Findings from our study revealed the importance of considering both health and non-health factors in understanding trajectories of under-five mortality. In particular the fertility rate and % of GDP on health expenditures were signicant for all three comparisons of the trajectory group membership analysis (time-stable covariates) and were significant for all four groups in the within group analysis (time varying covariates). Other factors were significant for some comparisons and groups. Focusing on a number of key factors relevant to their group could help countries to further improve the health of young children.

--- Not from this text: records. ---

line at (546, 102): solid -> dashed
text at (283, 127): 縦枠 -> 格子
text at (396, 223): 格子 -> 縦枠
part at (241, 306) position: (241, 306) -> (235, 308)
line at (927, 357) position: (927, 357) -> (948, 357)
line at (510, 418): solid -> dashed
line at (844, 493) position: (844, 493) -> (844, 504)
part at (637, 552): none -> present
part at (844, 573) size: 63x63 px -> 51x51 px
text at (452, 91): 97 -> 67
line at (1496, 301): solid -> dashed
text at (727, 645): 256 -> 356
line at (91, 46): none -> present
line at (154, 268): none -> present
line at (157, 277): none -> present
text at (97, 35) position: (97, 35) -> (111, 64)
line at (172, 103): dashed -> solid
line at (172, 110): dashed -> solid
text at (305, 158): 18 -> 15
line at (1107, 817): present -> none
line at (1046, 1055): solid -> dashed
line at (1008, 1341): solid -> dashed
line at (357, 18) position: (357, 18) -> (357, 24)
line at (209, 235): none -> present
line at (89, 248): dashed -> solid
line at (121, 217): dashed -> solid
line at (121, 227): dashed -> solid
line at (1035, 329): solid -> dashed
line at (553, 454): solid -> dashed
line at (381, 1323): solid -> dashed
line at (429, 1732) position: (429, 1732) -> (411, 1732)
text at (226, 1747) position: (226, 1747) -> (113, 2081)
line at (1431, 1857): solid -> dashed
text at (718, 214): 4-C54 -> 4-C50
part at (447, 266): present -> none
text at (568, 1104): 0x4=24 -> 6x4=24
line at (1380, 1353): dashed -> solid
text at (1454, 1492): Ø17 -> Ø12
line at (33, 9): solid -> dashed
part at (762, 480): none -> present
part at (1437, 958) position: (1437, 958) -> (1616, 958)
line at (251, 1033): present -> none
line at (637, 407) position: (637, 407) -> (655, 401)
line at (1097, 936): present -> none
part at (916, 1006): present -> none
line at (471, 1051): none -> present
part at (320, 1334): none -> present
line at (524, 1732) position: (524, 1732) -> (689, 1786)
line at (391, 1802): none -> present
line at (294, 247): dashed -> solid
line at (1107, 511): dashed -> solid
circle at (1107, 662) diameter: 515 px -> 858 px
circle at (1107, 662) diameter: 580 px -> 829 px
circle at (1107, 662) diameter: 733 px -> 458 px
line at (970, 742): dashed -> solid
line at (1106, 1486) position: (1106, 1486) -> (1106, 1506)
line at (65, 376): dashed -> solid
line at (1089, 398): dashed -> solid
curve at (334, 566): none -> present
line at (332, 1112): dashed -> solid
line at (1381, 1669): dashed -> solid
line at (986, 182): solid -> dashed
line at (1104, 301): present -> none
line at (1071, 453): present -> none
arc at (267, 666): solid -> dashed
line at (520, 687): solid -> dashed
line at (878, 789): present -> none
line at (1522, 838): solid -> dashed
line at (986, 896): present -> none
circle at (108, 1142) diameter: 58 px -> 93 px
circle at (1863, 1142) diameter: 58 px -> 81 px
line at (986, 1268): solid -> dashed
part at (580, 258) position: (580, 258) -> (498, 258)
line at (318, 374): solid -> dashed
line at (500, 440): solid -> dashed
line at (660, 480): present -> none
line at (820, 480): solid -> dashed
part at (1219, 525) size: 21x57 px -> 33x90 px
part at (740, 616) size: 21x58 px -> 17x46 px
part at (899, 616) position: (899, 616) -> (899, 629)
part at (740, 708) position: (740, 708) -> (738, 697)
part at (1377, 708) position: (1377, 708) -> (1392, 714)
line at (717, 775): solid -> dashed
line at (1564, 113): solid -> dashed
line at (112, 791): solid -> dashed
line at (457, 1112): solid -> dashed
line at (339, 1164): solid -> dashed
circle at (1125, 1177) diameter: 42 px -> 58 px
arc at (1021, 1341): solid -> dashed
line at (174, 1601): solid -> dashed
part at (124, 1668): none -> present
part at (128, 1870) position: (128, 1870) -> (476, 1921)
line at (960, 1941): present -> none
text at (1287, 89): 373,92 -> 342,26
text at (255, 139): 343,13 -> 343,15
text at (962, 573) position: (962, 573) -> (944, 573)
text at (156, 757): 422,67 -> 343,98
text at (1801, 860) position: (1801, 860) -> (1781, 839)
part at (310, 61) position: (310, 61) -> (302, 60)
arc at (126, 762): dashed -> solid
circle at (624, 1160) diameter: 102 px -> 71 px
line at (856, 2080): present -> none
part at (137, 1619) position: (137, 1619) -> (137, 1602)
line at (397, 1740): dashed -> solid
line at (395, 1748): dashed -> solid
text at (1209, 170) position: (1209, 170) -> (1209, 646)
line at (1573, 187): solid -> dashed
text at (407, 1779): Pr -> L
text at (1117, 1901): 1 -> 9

降低五岁以下儿童死亡率是全球卫生工作的重点。各国需要具体数据,以了解哪些干预措施最有可能带来改善,从而为其计划和政策提供依据。
采用基于群组的轨迹模型,确定78个低收入和中低收入国家2000年至2019年五岁以下儿童死亡率的不同轨迹。将健康和非健康变量作为轨迹组成员的时间稳定协变量以及组内死亡率的时间变化协变量进行研究。
我们确定了四个不同的组,主要是根据轨迹水平而非形状来区分,即低死亡率、中等死亡率、中高死亡率和高死亡率。所有四组的五岁以下儿童死亡率轨迹均随时间下降,死亡率最高的组下降幅度最大。我们进行了两组双变量分析。第一次分析旨在了解区分不同组别的因素(时间稳定协变量分析),第二次分析旨在了解组内显著的因素(时间变化协变量分析)。结果表明,与死亡率最高的组相比,有五个因素与低、中、中高组的所有三项比较相关。这些因素是生育率、拥有改善水源的人口百分比、女性中学入学率、白喉、百日咳、破伤风三联疫苗第三剂(DPT3)接种率以及卫生支出占国内生产总值(GDP)的百分比。随时间变化因素进行的组内分析建模结果表明,较高的生育率和较高的自付费用与所有四组的较高死亡率显著相关。高DPT3接种率、更高的政治稳定性、医疗机构分娩的高覆盖率以及卫生支出占GDP的更高百分比与所有四组五岁以下儿童死亡率的降低显著相关。
我们研究的结果揭示了在理解五岁以下儿童死亡率轨迹时考虑健康和非健康因素的重要性。特别是生育率和卫生支出占GDP的百分比在轨迹组成员分析的所有三项比较(时间稳定协变量)中都很显著,并且在组内分析(时间变化协变量)的所有四组中都很显著。其他因素在某些比较和组中显著。关注与其组相关的一些关键因素可以帮助各国进一步改善幼儿健康状况。